__PASSAGE__

Field Township is a township in Saint Louis County, Minnesota, United States. The population was 351 at the 2020 census.

U.S. Highway 53 and State Highway 1 (MN 1) are two of the main routes in the township. Cook and Orr are both nearby.

Field Township was named for a local journalist.

==Geography==
According to the United States Census Bureau, the township has a total area of 54.2 sqmi, of which 0.02% is water.

The Little Fork River flows through the southern portion of Field Township.

The Rice River, a tributary of the Little Fork River, flows through the southeast part of the township.

Alango Creek flows through the southwest corner of the township. Flint Creek flows through the central portion of Field Township.

The North Branch of Flint Creek flows through the northeast part of the township.

The northern 1/3 portion of Field Township is located within the Kabetogama State Forest.

===Adjacent townships, cities, and communities===
The following are adjacent to Field Township :

- Owens Township (east)
- The city of Cook (east)
- Beatty Township (northeast)
- The unincorporated community of Wakemup (northeast)
- Gheen Unorganized Territory (north)
- The unincorporated community of Gheen Corner (north)
- The unincorporated community of Gheen (north)
- The city of Orr (north)
- Willow Valley Township (northwest)
- Linden Grove Township (west)
- The unincorporated community of Linden Grove (west)
- Sturgeon Township (southwest)
- The unincorporated community of Sturgeon (southwest)
- Alango Township (south)
- Angora Township (southeast)
- The unincorporated community of Angora (southeast)
- The unincorporated community of Sherman Corner (southeast)

Leander Road runs east–west along Field Township's southern boundary line with adjacent Alango Township.

Ralph Road runs north–south along Field Township's eastern boundary line with both adjacent Owens Township and the city of Cook.

Carpenter Road runs north–south along Field Township's western boundary line with both adjacent Willow Valley Township and Linden Grove Township.

__RECORD SET__
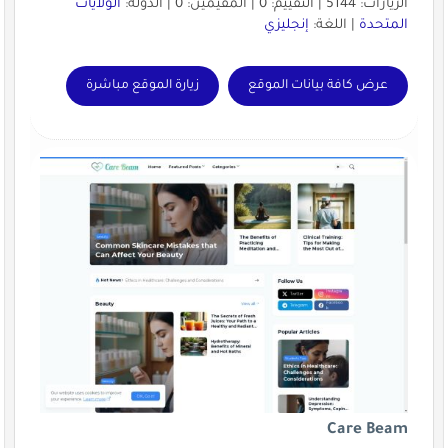
الزيارات: 5144 | التقييم: 0 | المقيّمين: 0 | الدولة:
الولايات
المتحدة
| اللغة:
إنجليزي
عرض كافة بيانات الموقع
زيارة الموقع مباشرة
Care Beam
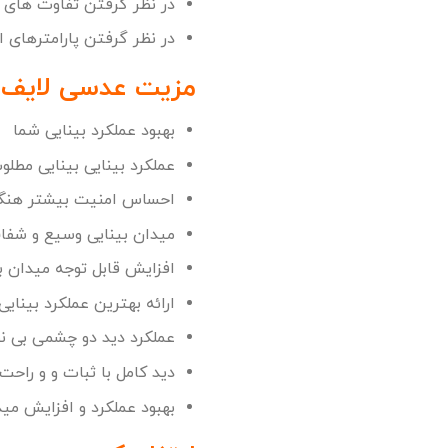
در نظر گرفتن تفاوت ها
در نظر گرفتن پارامترهای
مزیت عدسی لایف ا
بهبود عملکرد بینایی شما
عملکرد بینایی بینایی مطلو
احساس امنیت بیشتر هنگ
میدان بینایی وسیع و شفا
افزایش قابل توجه میدان ب
ارائه بهترین عملکرد بینای
عملکرد دید دو چشمی بی نظ
دید کامل با ثبات و و راحت
بهبود عملکرد و افزایش مید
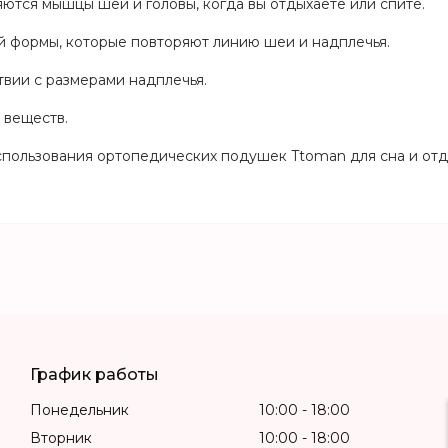
ются мышцы шеи и головы, когда вы отдыхаете или спите.
й формы, которые повторяют линию шеи и надплечья.
твии с размерами надплечья.
 веществ.
ользования ортопедических подушек Ttoman для сна и отды
График работы
Понедельник
10:00
18:00
Вторник
10:00
18:00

__PROBLEMS TO WORK ON__
A – Repeat the Field Township text word for word, starting at "- Linden Grove" and ending at "of Sturgeon (southwest)".
B – According to the Field Township text, what was the township's population at the 2020 census?
C – Extend the text about Field Township past its final sentence with the part that would come next.
The lines were taken from a different source than the text about Field Township.

__YOUR RESPONSES__
A –
- Linden Grove Township (west)
- The unincorporated community of Linden Grove (west)
- Sturgeon Township (southwest)
- The unincorporated community of Sturgeon (southwest)

B – 351

C –
==Demographics==
As of the census of 2000, there were 391 people, 171 households, and 115 families residing in the township. The population density was 7.2 PD/sqmi. There were 212 housing units at an average density of 3.9 /sqmi. The racial makeup of the township was 96.68% White, 2.05% Native American, 1.28% from other races. Hispanic or Latino of any race were 1.53% of the population.

There were 171 households, out of which 30.4% had children under the age of 18 living with them, 58.5% were married couples living together, 4.7% had a female householder with no husband present, and 32.2% were non-families. 29.2% of all households were made up of individuals, and 6.4% had someone living alone who was 65 years of age or older. The average household size was 2.29 and the average family size was 2.77.

In the township the population was spread out, with 23.3% under the age of 18, 4.3% from 18 to 24, 28.9% from 25 to 44, 31.5% from 45 to 64, and 12.0% who were 65 years of age or older. The median age was 42 years. For every 100 females, there were 116.0 males. For every 100 females age 18 and over, there were 104.1 males.

The median income for a household in the township was $45,333, and the median income for a family was $48,750. Males had a median income of $41,625 versus $31,250 for females. The per capita income for the township was $21,995. About 10.0% of families and 12.4% of the population were below the poverty line, including 15.6% of those under age 18 and 19.6% of those age 65 or over.

==Media==
The official newspaper of Field Township is the Timberjay. The Timberjay is published weekly, with a circulation of over 1000.